ROOTED IN COMMUNITY:
We are based in the Globeville neighborhood of Denver. Globeville is often noted for being the most polluted zip code in Colorado. But we would rather speak to Globeville at it's core: a diverse and resilient community of migrants, people who moved into this place and worked together to build a deeply rooted and interdependent network that has flourished for many generations despite the neighborhood's complex history of extraction at the hands of profit and industrialization. This community embodies the resilience and the stories of its people and refuses to be erased. The land we work with has been stewarded by the community in different forms since the 90s, and we are honored to be her current caretakers. When we co-created the farm, we wanted to ensure that our work would be affirming and reflective of our interwoven stories as people of color. We ground ourselves in the stories of this land and the importance of stewarding a safe space where we can gather and grow together.

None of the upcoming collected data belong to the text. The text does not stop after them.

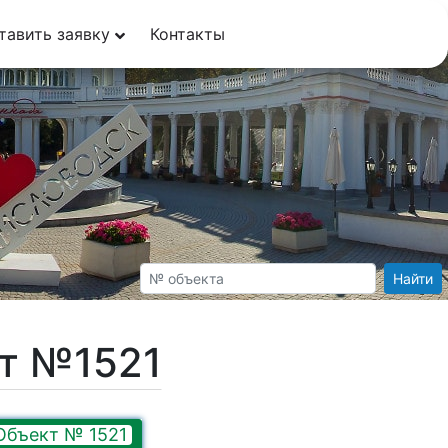
тавить заявку
Контакты
Найти
кт №1521
Объект № 1521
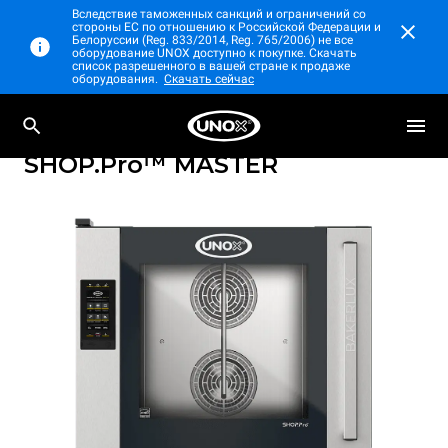
Вследствие таможенных санкций и ограничений со
стороны ЕС по отношению к Российской Федерации и
Белоруссии (Reg. 833/2014, Reg. 765/2006) не все
оборудование UNOX доступно к покупке. Скачать
список разрешенного в вашей стране к продаже
оборудования.
Скачать сейчас
Профессиональные конвекционные печи с
BAKERLUX
парообразованием
SHOP.Pro™
MASTER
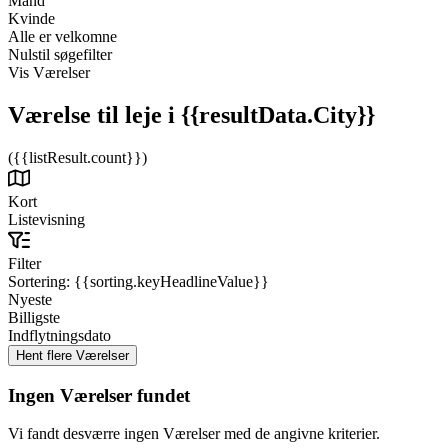
Mand
Kvinde
Alle er velkomne
Nulstil søgefilter
Vis Værelser
Værelse til leje
i {{resultData.City}}
({{listResult.count}})
Kort
Listevisning
Filter
Sortering:
{{sorting.keyHeadlineValue}}
Nyeste
Billigste
Indflytningsdato
Ingen Værelser fundet
Vi fandt desværre ingen Værelser med de angivne kriterier.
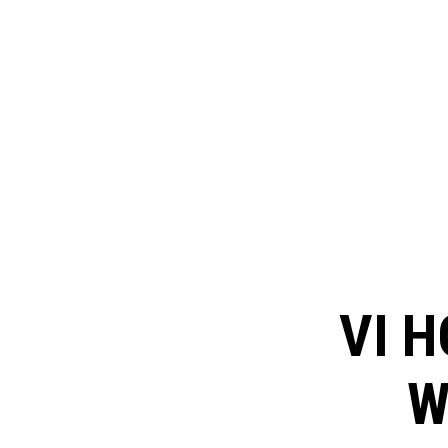
VI H
W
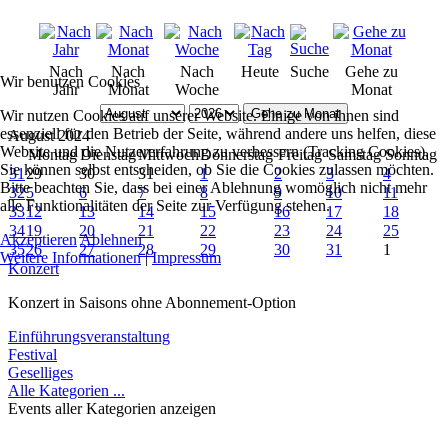
Nach
Nach
Nach
Heute
Suche
Gehe zu
Wir benutzen Cookies
Jahr
Monat
Woche
Monat
Gehe zu Monat
Wir nutzen Cookies auf unserer Website. Einige von ihnen sind
essenziell für den Betrieb der Seite, während andere uns helfen, diese
August 2024
Website und die Nutzererfahrung zu verbessern (Tracking Cookies).
Montag
Dienstag
Mittwoch
Donnerstag
Freitag
Samstag
Sonntag
Sie können selbst entscheiden, ob Sie die Cookies zulassen möchten.
31
29
30
31
1
2
3
4
Bitte beachten Sie, dass bei einer Ablehnung womöglich nicht mehr
32
5
6
7
8
9
10
11
alle Funktionalitäten der Seite zur Verfügung stehen.
33
12
13
14
15
16
17
18
34
19
20
21
22
23
24
25
Akzeptieren
Ablehnen
35
26
27
28
29
30
31
1
Weitere Informationen
|
Impressum
Konzert
Konzert in Saisons ohne Abonnement-Option
Einführungsveranstaltung
Festival
Geselliges
Alle Kategorien ...
Events aller Kategorien anzeigen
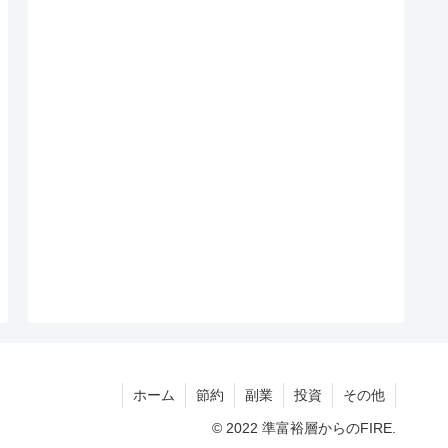
ホーム
節約
副業
投資
その他
© 2022 準富裕層からのFIRE.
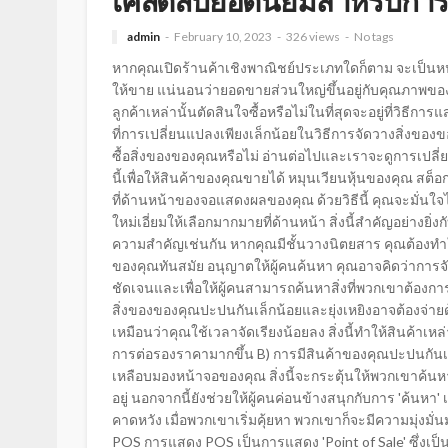
เคล็ดลับยอดนิยมสำหรับการแ
admin
February 10, 2023
326 views
No tags
หากคุณเปิดร้านค้าเชิงพาณิชย์ประเภทใดก็ตาม จะเป็นห
ให้ขาย แน่นอนว่ายอดขายส่วนใหญ่ขึ้นอยู่กับคุณภาพของสต็
ลูกค้าเหล่านั้นตัดสินใจซื้อหรือไม่ในที่สุดจะอยู่ที่วิธ
ที่การเปลี่ยนแปลงเพียงเล็กน้อยในวิธีการจัดวางสิ่งข
ซื้อสิ่งของของคุณหรือไม่ อ่านต่อไปและเราจะดูการเปล
นี้เพื่อให้สินค้าของคุณขายได้ หมุนเวียนหุ้นของคุณ สต็
ที่ด้านหน้าของจอแสดงผลของคุณ ด้วยวิธีนี้ คุณจะมั่นใจได
ใหม่เอี่ยมให้เลือกมากมายที่ด้านหน้า สิ่งนี้สำคัญอย่างยิ่งก
ความสำคัญเช่นกัน หากคุณมีชั้นวางนิตยสาร คุณต้องทำให้ฉ
ของคุณทันสมัย อนุญาตให้ผู้คนค้นหา คุณอาจคิดว่าการจัด
ชัดเจนและเพื่อให้ผู้คนสามารถค้นหาสิ่งที่พวกเขาต้องกา
สิ่งของของคุณปะปนกันเล็กน้อยและยุ่งเหยิงอาจต้องจ่าย
เหมือนว่าคุณใช้เวลาจัดเรียงน้อยลง สิ่งนี้ทำให้สินค้าเห
การต่อรองราคามากขึ้น B) การมีสินค้าของคุณปะปนกันเล็ก
เหลือบมองหน้าจอของคุณ สิ่งนี้จะกระตุ้นให้พวกเขาค้
อยู่ นอกจากนี้ยังช่วยให้ผู้คนค่อนข้างสนุกกับการ 'ค้นหา
คาดหวัง เมื่อพวกเขาเริ่มคุ้ยหา พวกเขาก็จะมีความมุ่งมั่
POS การแสดง POS เป็นการแสดง 'Point of Sale' ซึ่งเป็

Indigenous land stewardship:
Our farm is a reflection of our own layered histories and a means of cultural reclamation. As such, we are are combining the Indigenous knowledge passed through generations of our own families with innovative approaches that weave a layered, interdependent food system. Through a nuanced understanding of ethnoecology, soil building, microclimates, and water harvesting, we are working to honor and protect all life as sacred.
Growing for resilience:
Our farm is a space for creativity where we want to be porous and adaptable to meet the changing needs of our world. As such, we challenge ourselves to do the work that is innovative and supportive of each participant in our ecosystem. With professional backgrounds in farming, landscape architecture, and wildland fire ecology, we grow food in a way that heals the soil, increases water infiltration, and supports beneficial native ecosystems in the shortgrass prairie region of Colorado. Through our land practices, we can ensure that we are feeding people in a way that creates minimal ecological disturbance while increasing biodiversity by preserving our cultural heritage crops.